E, no Art. 8º, recomenda-se que o Ministério de Minas e Energia, em articulação com o Ministério da Economia, a ANP, a EPE e o CADE, monitore a implementação das ações necessárias à abertura do mercado de gás, devendo propor medidas adicionais e complementares ao CNPE, caso necessário.

E ainda nos parágrafos seguintes, é concedido o prazo de até (60) sessenta dias, em que deverão ser definidas a governança e as informações necessárias ao monitoramento, bem como o formato e periodicidade para seu encaminhamento. Por último, para assegurar a transparência do monitoramento, deverá ser disponibilizado relatório trimestral simplificado com o status de cada uma das medidas definidas pelo CNPE.

A CNPE situa que a transparência da formação de preços é questão fundamental para a transição para um mercado concorrencial. Assim, a ANP informa que novas regras entrarão em vigor em 60 (sessenta) dias.

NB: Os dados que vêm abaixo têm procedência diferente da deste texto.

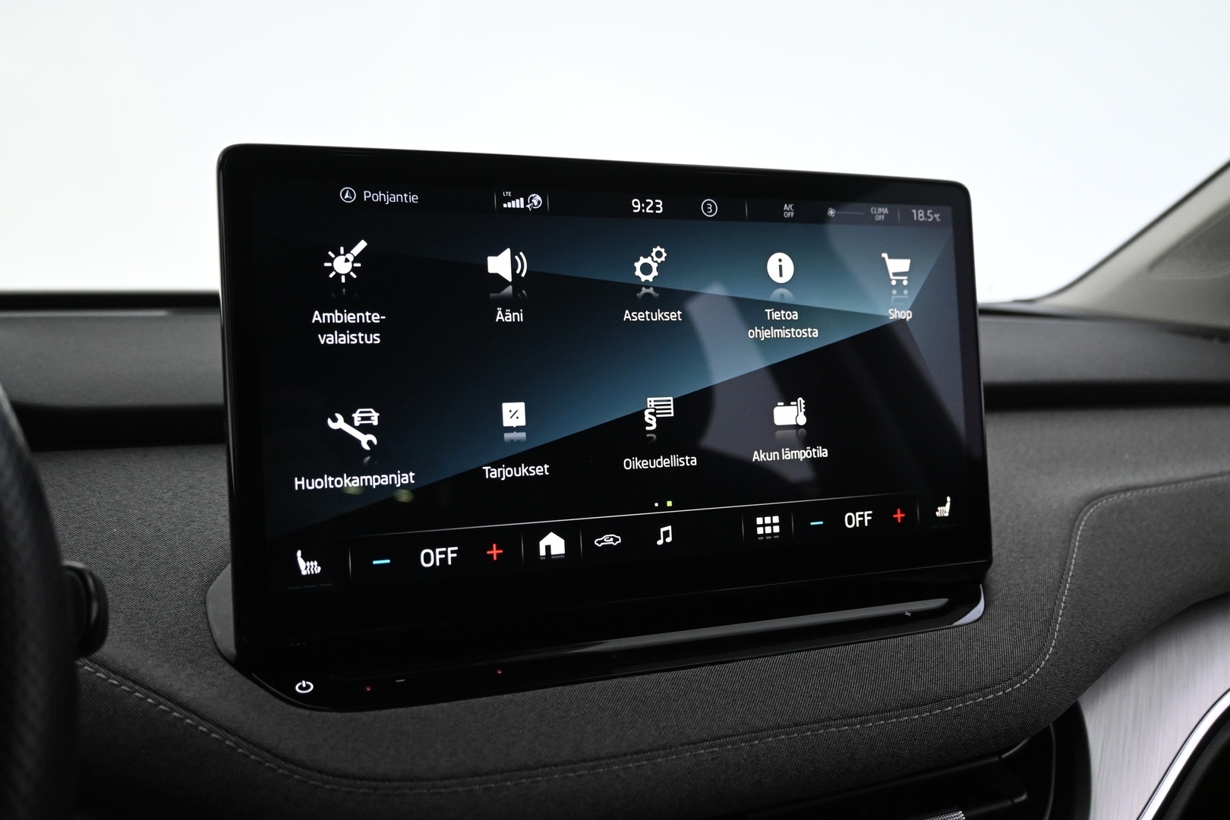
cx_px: 615
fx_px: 1051
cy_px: 410
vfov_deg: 42.6
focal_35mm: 31
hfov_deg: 60.7
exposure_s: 1/30
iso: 2200
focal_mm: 20.5
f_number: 3.8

Para tanto, a Agência deverá adequar os contratos em vigor, mas não apenas o gás natural vendido às companhias locais de distribuição de gás canalizado, mas também contempla toda a cadeia do gás natural, desde os volumes comercializados na “boca do poço”.

A ANP esclarece que: “assim que produzido e ainda sem especificação para transporte e consumo até os city gates das companhias distribuidoras de gás natural.”.

Segundo a ANP, os principais pontos para a nova regra são:

Alterar a Resolução ANP nº 52/2011 para permitir a divulgação dos preços médios ponderados por volume e demais informações relevantes (volume, take-or-pay, etc.), baseados nas informações fornecidas pelos agentes vendedores.

A ANP dará publicidade integral aos contratos de compra e venda de gás natural firmados com as distribuidoras locais de gás canalizado para atendimento a mercados cativos (aquele em que os clientes em potencial possuem um limitado número de supridores concorrentes ou apenas um supridor).

Apesar de todas as “falhas” conceituais, a Resolução CNPE nº 16/2019 foi um bom sinal ao mercado e não podemos deixar esta norma ser esquecida, com aconteceu com a Lei do Gás Natural.